Mr McBride is a director of an advertising company and Mrs McBride is a PA. The flat was designed by Kenneth Frampton, the distinguished architect and architectural writer who is now Professor of Architecture at Columbia University in the US.

Records showed there was no HAC used in construction. Valuers found nothing structurally wrong with the building but, one by one, lenders refused loans. The couple tried Bristol & West, Nationwide and Alliance & Leicester building societies, Abbey National, and several smaller lenders to no avail. National & Provincial building society, shortly to become part of Abbey National, said it would lend against the property, but changed its mind when it found out the McBrides were retaining another mortgage on a property they had been unable to sell.

Mr McBride notes the managing agents were able arrange insurance for the building without any problem. "If the insurers had no problem insuring the property, why won't the lenders lend?" he asked.

The problem has cost the McBrides hundreds of pounds.
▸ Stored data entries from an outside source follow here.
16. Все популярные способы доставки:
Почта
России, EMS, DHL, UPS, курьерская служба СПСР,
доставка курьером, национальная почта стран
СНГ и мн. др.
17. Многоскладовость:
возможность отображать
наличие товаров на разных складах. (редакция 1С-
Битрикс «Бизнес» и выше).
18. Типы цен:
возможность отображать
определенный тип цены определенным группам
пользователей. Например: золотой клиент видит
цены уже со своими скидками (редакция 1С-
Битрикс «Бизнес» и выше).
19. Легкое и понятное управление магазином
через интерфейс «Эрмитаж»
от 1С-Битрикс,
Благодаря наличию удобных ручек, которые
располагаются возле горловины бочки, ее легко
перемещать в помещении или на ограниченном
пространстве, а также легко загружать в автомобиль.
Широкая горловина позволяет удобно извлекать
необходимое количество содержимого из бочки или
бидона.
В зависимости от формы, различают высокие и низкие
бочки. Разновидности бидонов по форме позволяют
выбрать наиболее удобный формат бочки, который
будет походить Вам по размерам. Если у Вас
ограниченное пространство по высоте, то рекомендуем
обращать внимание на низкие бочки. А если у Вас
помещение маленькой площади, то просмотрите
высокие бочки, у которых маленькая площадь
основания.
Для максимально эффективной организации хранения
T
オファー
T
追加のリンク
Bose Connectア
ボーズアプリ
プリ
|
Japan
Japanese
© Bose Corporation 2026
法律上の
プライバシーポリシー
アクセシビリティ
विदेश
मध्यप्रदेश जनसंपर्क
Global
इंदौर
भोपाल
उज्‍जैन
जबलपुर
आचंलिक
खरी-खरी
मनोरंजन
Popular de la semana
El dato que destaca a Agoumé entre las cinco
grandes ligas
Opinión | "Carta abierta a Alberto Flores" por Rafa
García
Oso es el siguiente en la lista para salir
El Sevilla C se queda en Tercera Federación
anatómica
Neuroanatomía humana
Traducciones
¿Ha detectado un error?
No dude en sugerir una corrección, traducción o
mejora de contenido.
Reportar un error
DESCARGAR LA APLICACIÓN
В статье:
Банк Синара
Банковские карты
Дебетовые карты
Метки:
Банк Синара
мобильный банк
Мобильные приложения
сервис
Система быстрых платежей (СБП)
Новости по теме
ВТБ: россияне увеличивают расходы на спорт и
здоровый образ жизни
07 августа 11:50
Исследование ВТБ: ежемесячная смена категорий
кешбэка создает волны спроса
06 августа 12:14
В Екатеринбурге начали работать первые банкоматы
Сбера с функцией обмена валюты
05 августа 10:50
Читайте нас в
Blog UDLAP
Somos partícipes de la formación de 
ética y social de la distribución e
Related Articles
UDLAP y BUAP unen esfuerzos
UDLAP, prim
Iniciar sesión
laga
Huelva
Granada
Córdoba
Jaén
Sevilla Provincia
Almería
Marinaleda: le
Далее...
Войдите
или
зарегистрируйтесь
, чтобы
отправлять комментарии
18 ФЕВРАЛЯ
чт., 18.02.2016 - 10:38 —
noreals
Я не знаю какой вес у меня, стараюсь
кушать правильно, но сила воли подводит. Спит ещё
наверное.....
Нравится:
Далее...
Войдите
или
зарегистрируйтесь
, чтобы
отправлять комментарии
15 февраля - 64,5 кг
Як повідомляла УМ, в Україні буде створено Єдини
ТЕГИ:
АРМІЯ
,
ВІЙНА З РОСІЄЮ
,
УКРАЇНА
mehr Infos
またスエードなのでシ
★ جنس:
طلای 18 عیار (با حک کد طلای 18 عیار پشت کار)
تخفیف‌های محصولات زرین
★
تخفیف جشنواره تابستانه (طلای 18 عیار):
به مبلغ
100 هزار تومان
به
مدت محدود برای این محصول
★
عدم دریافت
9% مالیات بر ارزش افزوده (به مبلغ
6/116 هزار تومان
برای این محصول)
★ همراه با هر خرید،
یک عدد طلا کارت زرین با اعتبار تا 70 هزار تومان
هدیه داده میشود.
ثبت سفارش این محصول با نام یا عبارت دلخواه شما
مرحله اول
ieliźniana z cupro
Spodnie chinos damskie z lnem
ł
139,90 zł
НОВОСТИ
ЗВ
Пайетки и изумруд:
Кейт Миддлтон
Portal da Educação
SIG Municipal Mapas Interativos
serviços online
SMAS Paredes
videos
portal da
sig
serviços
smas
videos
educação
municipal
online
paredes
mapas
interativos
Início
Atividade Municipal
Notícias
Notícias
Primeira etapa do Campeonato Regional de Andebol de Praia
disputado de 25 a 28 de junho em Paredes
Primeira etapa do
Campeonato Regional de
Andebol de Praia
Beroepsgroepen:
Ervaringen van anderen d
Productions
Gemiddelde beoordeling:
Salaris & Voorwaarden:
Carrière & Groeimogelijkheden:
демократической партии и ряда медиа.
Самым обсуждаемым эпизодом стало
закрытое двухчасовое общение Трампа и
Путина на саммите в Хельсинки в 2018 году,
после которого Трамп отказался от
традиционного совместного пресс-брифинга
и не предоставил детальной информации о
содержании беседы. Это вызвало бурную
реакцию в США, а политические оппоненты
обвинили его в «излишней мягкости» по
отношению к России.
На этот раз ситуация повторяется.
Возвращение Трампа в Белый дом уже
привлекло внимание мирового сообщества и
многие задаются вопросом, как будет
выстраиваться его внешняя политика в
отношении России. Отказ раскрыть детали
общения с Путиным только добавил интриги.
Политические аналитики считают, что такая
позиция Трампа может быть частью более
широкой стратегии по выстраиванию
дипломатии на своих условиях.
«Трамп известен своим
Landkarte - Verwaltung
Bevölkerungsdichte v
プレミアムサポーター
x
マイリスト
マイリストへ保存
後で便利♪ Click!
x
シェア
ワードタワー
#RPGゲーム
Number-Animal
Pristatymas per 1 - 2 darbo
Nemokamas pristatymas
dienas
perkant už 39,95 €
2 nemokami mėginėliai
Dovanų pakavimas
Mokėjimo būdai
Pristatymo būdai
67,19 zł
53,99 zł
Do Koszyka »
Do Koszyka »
They found the lending institutions would only come to a decision after they had sent a valuer in, which cost pounds 100-pounds 200 a visit. Finally they approached John Charcol, a mortgage broker in London, which persuaded the Halifax to lend on the flat. "The Halifax saved our lives. They've got a database of buildings and seem to be able to distinguish on an individual basis rather than general rules," Mr McBride said.

Walter Avrili, operations director for John Charcol, said: "The benefit of going through a mortgage broker for non-standard properties is they can save you time and money. They know which lender will do what. You can save the necessary valuations." The downside of using a broker, however, is you will normally have to pay a fee of possibly hundreds of pounds.

A word of caution, though, for people like the McBrides. Even if they do get the mortgage, the resale value may be poor if mortgage lenders continue to shy away from the property. However, sellers of properties despised by lenders but structurally sound may take heart from the continuing recovery in the housing market. The more sustained this is, the more likely lending policies are to loosen in the future.

There is no end in sight, however, for people stuck with former council properties without PRC certificates. The only sale that may be possible is to cash buyers, usually at a heavy discount.